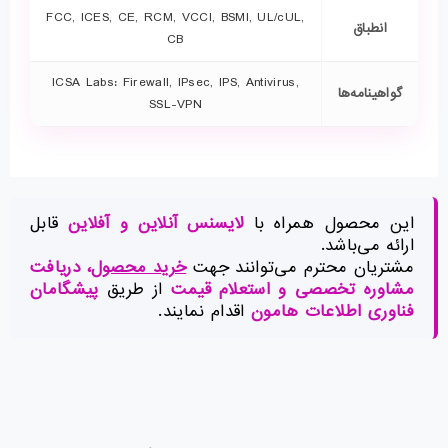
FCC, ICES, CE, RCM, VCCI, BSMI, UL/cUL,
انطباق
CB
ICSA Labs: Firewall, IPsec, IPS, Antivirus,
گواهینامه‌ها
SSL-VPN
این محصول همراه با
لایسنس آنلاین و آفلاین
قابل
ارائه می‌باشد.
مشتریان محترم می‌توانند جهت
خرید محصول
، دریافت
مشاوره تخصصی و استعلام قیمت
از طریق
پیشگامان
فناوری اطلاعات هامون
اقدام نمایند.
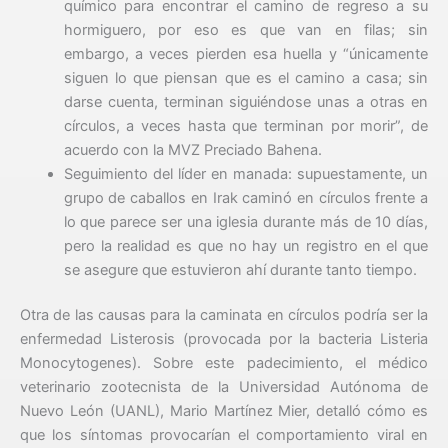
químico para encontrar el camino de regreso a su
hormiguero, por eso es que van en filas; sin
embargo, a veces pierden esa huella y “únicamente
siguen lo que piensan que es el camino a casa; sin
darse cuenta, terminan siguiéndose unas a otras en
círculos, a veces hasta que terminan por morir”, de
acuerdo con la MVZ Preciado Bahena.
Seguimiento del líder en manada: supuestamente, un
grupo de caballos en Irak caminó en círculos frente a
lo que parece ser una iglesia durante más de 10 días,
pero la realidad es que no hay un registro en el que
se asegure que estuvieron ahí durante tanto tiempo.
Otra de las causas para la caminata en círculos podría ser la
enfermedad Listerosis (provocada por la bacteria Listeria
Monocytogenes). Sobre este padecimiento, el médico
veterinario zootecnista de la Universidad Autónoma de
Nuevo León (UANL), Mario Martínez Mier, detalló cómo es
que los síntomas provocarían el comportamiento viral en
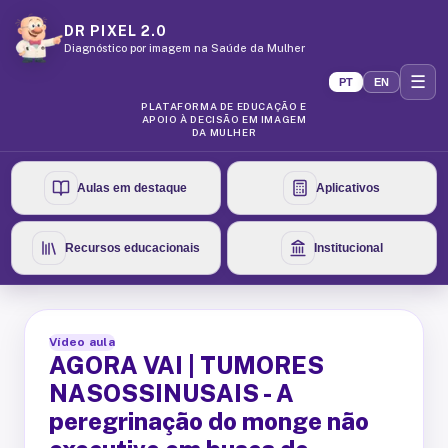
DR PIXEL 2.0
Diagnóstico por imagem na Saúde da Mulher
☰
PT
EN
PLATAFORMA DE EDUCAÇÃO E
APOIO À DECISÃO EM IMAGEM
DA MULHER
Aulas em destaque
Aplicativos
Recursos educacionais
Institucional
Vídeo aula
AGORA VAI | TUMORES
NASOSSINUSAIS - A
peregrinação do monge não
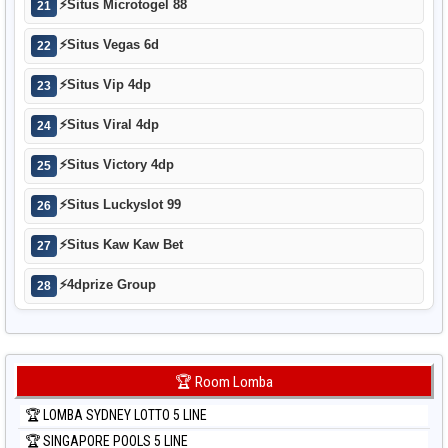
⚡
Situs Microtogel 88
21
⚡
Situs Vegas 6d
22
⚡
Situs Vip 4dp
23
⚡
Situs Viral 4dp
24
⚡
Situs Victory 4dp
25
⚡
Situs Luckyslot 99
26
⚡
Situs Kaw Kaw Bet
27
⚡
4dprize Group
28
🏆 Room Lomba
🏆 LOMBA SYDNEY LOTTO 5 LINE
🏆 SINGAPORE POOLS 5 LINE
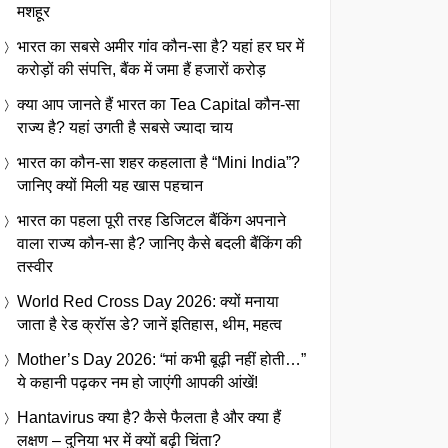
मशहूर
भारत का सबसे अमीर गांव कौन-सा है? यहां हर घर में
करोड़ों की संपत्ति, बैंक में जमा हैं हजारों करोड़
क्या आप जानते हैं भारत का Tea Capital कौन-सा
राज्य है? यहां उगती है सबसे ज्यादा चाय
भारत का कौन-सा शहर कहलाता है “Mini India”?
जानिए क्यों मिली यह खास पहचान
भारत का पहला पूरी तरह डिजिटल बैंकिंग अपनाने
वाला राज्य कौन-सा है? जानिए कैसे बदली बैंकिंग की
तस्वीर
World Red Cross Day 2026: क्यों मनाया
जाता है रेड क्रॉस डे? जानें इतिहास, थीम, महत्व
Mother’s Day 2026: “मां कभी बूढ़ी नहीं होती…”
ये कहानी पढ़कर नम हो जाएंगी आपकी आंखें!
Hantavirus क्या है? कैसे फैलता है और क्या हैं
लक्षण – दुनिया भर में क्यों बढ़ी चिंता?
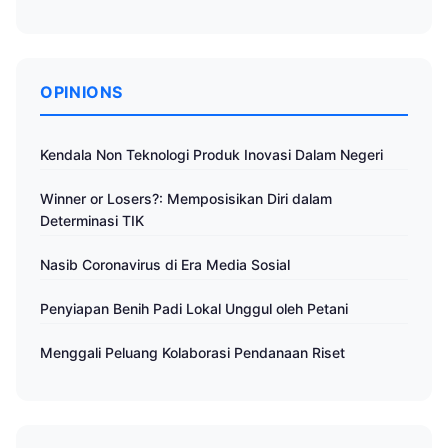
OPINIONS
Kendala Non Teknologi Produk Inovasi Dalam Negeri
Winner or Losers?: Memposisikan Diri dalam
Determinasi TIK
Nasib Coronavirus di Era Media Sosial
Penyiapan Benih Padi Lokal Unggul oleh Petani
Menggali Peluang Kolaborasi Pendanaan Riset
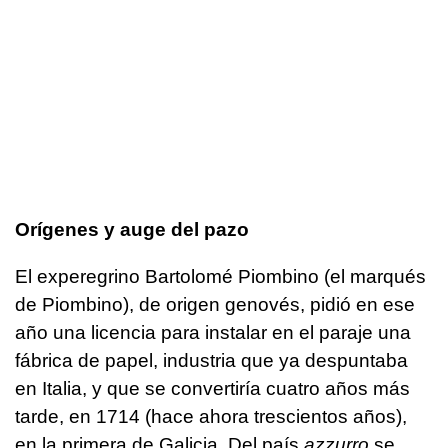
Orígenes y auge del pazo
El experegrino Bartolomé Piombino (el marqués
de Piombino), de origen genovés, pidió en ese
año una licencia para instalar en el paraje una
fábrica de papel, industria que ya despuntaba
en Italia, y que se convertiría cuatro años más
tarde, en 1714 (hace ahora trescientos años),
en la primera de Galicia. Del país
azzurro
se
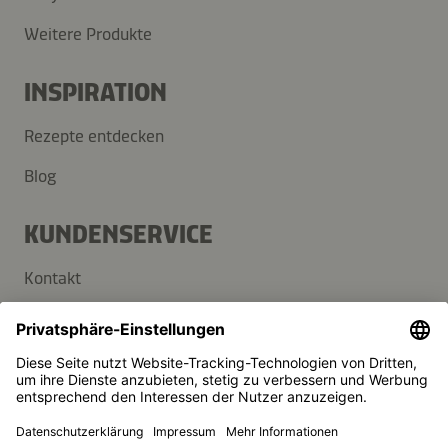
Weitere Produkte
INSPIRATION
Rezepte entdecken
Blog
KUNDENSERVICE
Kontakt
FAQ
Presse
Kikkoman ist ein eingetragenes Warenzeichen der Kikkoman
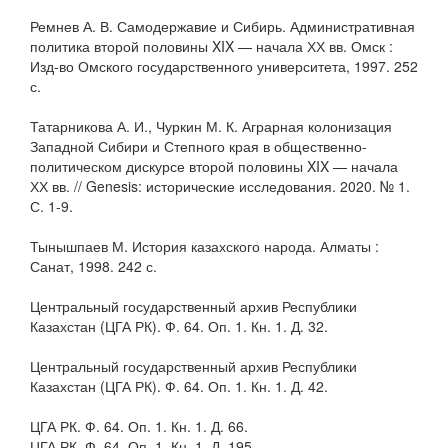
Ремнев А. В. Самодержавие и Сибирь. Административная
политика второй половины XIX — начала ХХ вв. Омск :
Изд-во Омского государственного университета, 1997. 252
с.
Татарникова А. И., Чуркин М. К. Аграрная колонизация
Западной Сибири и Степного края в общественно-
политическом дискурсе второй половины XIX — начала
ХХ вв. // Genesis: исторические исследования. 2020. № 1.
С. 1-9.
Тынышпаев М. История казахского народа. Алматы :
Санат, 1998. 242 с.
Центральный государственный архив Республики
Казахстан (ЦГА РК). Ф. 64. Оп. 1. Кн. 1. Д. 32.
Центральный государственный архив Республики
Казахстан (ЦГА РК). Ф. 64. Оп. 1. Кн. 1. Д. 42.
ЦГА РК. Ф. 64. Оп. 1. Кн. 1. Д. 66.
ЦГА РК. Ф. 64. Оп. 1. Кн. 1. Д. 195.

Directions for this task:
Looking at the records above, work out how many lines include the string "половины". Give the number and nothing else.

Task solution:
2